= Beginning of Section =
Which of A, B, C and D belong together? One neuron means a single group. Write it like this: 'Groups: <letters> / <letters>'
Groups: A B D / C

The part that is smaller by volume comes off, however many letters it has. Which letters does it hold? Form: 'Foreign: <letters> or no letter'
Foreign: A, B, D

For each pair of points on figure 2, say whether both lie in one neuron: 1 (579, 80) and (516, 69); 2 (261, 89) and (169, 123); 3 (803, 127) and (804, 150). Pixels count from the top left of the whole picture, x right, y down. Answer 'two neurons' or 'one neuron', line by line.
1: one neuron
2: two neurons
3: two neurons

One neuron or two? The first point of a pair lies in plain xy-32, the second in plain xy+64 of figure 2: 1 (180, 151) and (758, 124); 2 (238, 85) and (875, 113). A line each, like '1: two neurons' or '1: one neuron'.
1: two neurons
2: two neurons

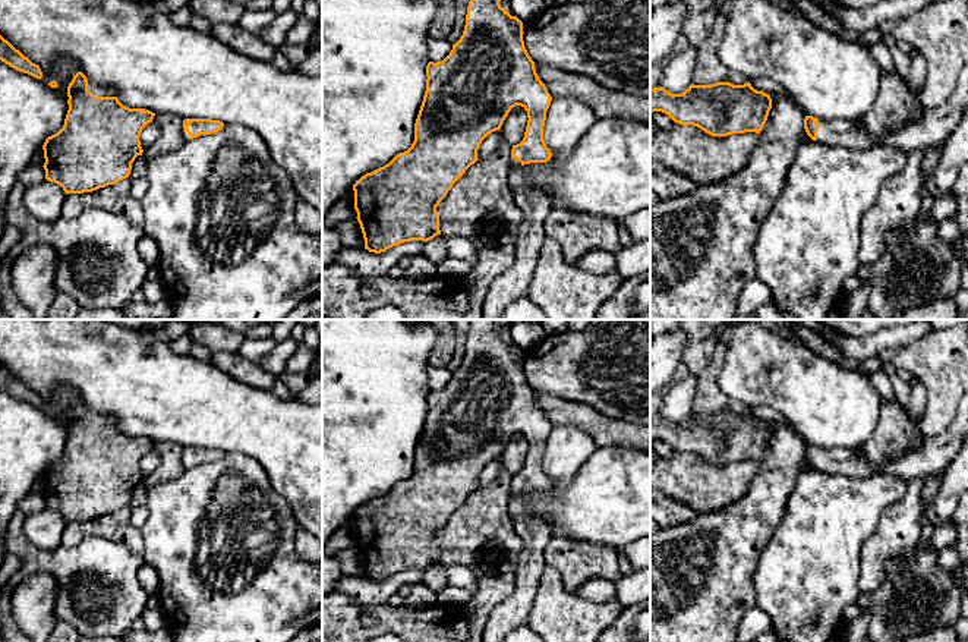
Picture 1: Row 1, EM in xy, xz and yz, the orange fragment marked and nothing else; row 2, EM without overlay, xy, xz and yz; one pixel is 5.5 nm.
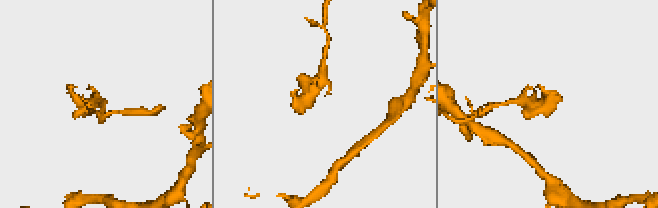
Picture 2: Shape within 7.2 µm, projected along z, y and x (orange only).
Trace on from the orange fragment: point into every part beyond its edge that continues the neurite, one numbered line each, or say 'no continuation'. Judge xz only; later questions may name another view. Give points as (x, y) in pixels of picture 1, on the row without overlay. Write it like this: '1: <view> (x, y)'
1: xz (513, 611)

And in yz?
1: yz (937, 452)

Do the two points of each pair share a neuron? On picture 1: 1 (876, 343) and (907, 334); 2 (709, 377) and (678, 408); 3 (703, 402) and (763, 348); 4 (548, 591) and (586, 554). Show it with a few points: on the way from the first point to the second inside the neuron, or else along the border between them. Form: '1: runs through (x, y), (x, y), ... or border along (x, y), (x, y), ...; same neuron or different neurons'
1: runs through (883, 339), (899, 336); same neuron
2: border along (696, 375), (691, 411); different neurons
3: border along (724, 353), (718, 386), (747, 406); different neurons
4: border along (546, 565), (560, 573), (563, 587), (573, 594); different neurons

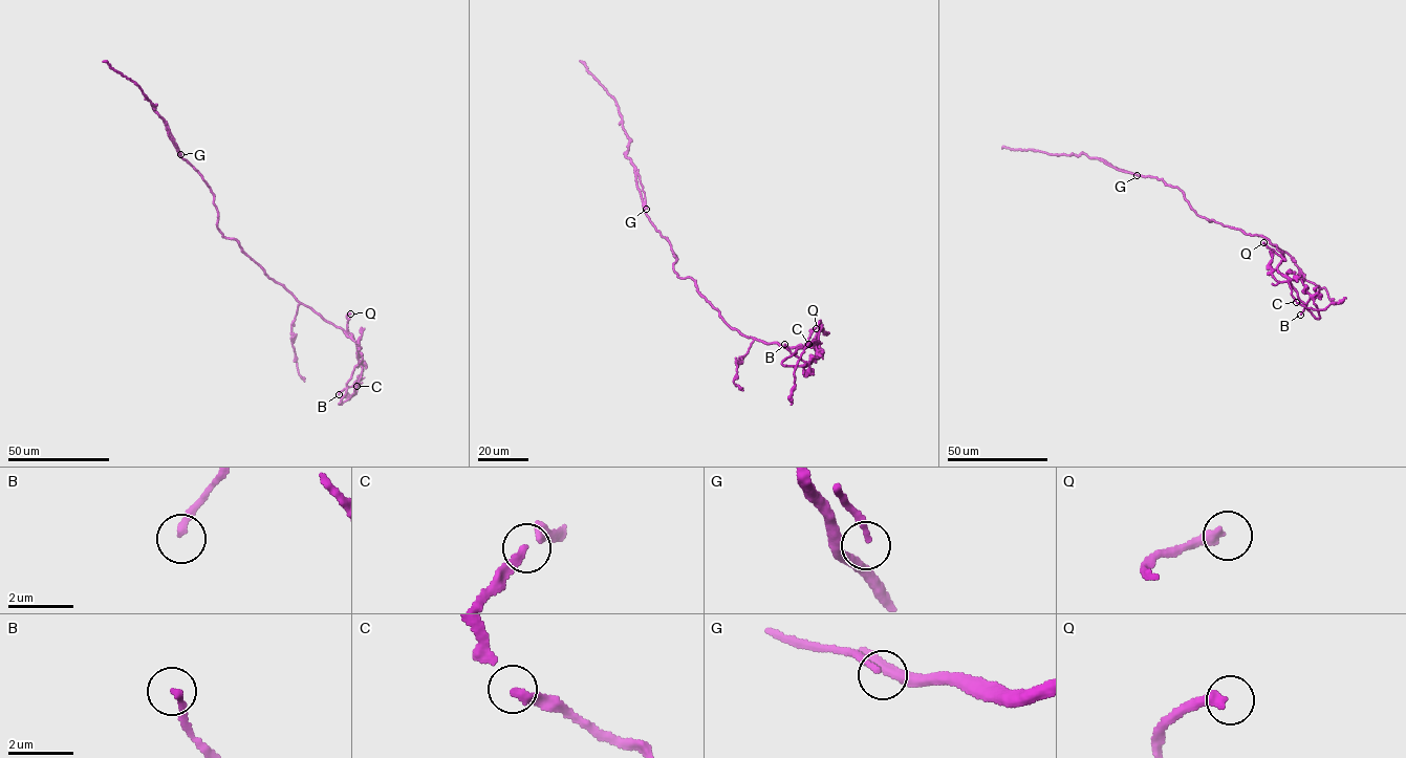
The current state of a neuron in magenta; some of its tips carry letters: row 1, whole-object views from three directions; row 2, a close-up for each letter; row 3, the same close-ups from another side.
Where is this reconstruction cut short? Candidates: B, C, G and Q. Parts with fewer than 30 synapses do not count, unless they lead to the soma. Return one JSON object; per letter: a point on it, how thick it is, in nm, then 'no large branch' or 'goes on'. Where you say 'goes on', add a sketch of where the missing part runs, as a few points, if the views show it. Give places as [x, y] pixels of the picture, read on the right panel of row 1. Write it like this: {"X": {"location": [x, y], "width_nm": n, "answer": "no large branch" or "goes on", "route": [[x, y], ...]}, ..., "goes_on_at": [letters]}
{"B": {"location": [1300, 315], "width_nm": 200, "answer": "goes on", "route": [[1300, 315], [1317, 328]]}, "C": {"location": [1296, 302], "width_nm": 170, "answer": "no large branch"}, "G": {"location": [1137, 175], "width_nm": 180, "answer": "no large branch"}, "Q": {"location": [1263, 242], "width_nm": 320, "answer": "no large branch"}, "goes_on_at": ["B"]}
= End of Section =
Take the records above from their first line through the line with "Picture 2: Shape" and set those lines down word for word, minus the pictures.

Which of A, B, C and D belong together? One neuron means a single group. Write it like this: 'Groups: <letters> / <letters>'
Groups: A B D / C

The part that is smaller by volume comes off, however many letters it has. Which letters does it hold? Form: 'Foreign: <letters> or no letter'
Foreign: A, B, D

For each pair of points on figure 2, say whether both lie in one neuron: 1 (579, 80) and (516, 69); 2 (261, 89) and (169, 123); 3 (803, 127) and (804, 150). Pixels count from the top left of the whole picture, x right, y down. Answer 'two neurons' or 'one neuron', line by line.
1: one neuron
2: two neurons
3: two neurons

One neuron or two? The first point of a pair lies in plain xy-32, the second in plain xy+64 of figure 2: 1 (180, 151) and (758, 124); 2 (238, 85) and (875, 113). A line each, like '1: two neurons' or '1: one neuron'.
1: two neurons
2: two neurons

Picture 1: Row 1, EM in xy, xz and yz, the orange fragment marked and nothing else; row 2, EM without overlay, xy, xz and yz; one pixel is 5.5 nm.
Picture 2: Shape within 7.2 µm, projected along z, y and x (orange only).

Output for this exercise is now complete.